Hi all,
While exploring the multiplicative group (Z/nZ)*, I computed
a(n) = #{x : 1<=x<=n, gcd(x,n)=1, gcd(x+1,n)=1, ord_n(x) = ord_n(x+1)}
(a(1)=1 by convention). First terms:
1, 0, 0, 0, 1, 0, 0, 0, 0, 0, 4, 0, 1, 0, 1, 0, 5, 0, 6, 0, 1, 0, 8, 0, 3, 0, 0, 0, 9, 0, 6, 0
Two easy facts: a(n)=0 for all even n (parity forces one of x,x+1 to be
non-unit), and a(3^k)=0 for all k (the map to (Z/3Z)* forces x's order odd
and (x+1)'s order even). The top stratum ord(x)=ord(x+1)=phi(n) is exactly
the "consecutive primitive roots" problem (Carella, arXiv:2604.13090), which
has established literature — but I haven't found the aggregate count (over
all shared orders, not just the top one) treated anywhere. Closest related
work I found is Chang (arXiv:1210.6429) on max{ord(x),ord(x+1)}, which
bounds the maximum rather than counting equal-order pairs.

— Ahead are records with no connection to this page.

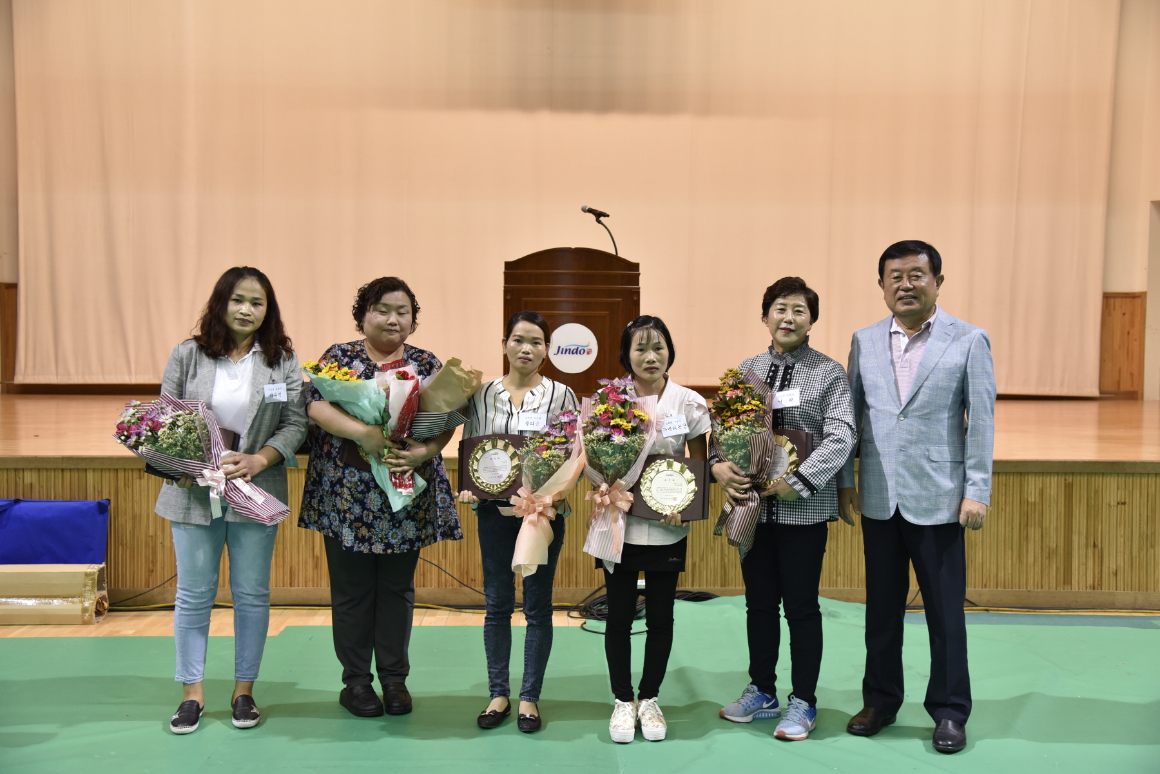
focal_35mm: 38
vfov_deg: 35.1
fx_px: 1225
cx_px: 580
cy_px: 387
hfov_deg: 50.7
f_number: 4.5
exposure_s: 1/125
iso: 1000
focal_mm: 38
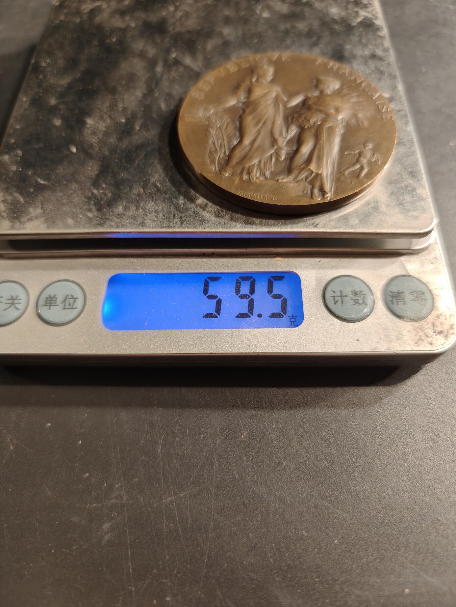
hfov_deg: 58.9
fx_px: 404
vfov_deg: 73.9
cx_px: 228
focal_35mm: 23
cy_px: 304
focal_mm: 6.06
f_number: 1.6
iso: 250
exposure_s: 1/196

I searched the full OEIS data dump (oeis/oeisdata mirror, ~397k sequences,
exact substring match on 200 computed terms) and found no match. Checked my
search method against known sequences (A046144, A002997, A001918) to
confirm it retrieves what it should — it does.
Does this ring a bell for anyone, or look OEIS-worthy? b-file (200 terms)

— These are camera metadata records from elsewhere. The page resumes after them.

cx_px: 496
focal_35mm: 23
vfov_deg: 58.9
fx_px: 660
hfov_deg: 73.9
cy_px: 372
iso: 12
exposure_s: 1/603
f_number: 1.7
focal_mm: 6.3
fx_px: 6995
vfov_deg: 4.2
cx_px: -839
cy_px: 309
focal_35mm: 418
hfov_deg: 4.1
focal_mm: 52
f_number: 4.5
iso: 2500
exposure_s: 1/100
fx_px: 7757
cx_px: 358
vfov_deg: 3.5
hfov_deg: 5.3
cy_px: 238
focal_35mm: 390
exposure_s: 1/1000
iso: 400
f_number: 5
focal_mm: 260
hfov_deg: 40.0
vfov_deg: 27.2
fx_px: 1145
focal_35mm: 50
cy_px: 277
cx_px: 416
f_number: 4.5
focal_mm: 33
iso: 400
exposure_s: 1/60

and Python code attached/below. Happy to be told it's already known under a
different guise — that's useful too.
Thanks,
Donovan Sneider
from math import gcd
def multiplicative_order(a, n):
"""Multiplicative order of a mod n, or None if a is not a unit."""
a %= n
if gcd(a, n) != 1:
return None
x, k = a, 1
while x != 1:
x = (x * a) % n
k += 1
if k > n:
return None
return k
def a(n):
"""a(n) = #{x in U(n) : x+1 in U(n), ord(x) = ord(x+1)}, a(1)=1."""
if n == 1:
return 1
total = 0
for x in range(1, n):
if gcd(x, n) == 1:
y = (x + 1) % n
if gcd(y, n) == 1:
if multiplicative_order(x, n) == multiplicative_order(y, n):
total += 1
return total
# example: first 40 terms
print([a(n) for n in range(1, 41)])